◆ **DATA SHOWN**
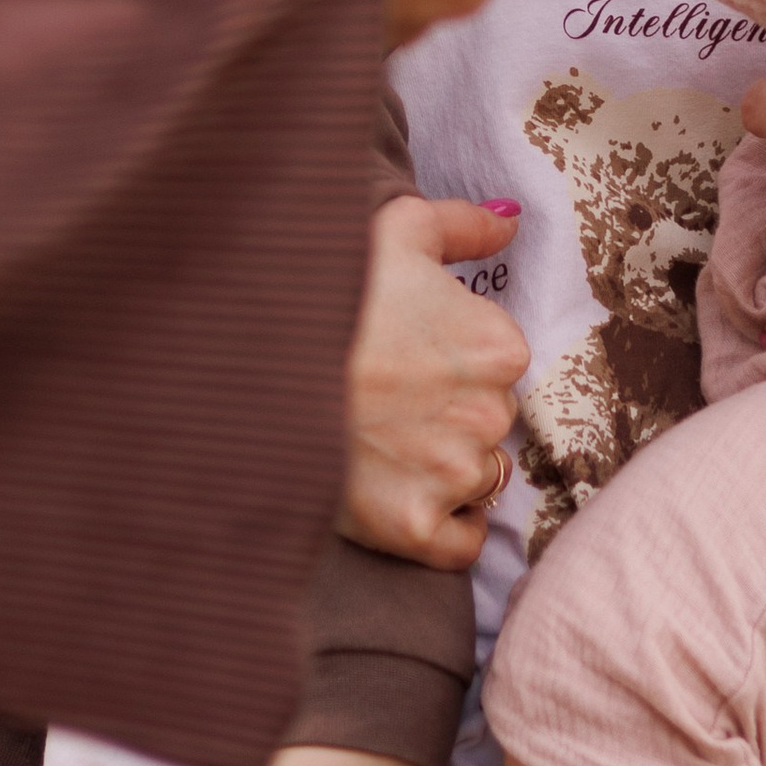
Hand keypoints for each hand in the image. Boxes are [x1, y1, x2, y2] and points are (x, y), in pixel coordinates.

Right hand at [340, 194, 530, 565]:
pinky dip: (444, 531)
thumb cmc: (327, 292)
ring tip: (384, 446)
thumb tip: (510, 222)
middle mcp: (489, 414)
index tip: (409, 362)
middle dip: (450, 417)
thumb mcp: (397, 230)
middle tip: (388, 404)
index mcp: (498, 346)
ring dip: (444, 472)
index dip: (453, 365)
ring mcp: (452, 476)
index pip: (498, 369)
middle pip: (489, 425)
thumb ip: (466, 225)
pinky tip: (403, 498)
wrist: (254, 362)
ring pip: (477, 481)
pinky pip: (460, 543)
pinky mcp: (414, 529)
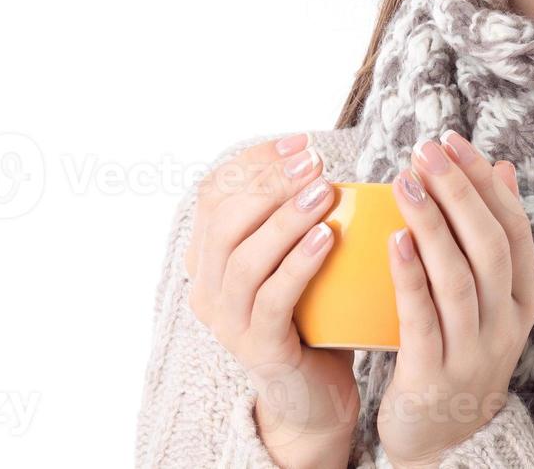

◆ **TASK OBJECTIVE**
The lines needed are those in the data above that hold the string "index"; copy each of them.

◆ **ANSWER BOX**
index tip: (409, 362)
index mcp: (498, 346)
index dip: (453, 365)
index pip: (498, 369)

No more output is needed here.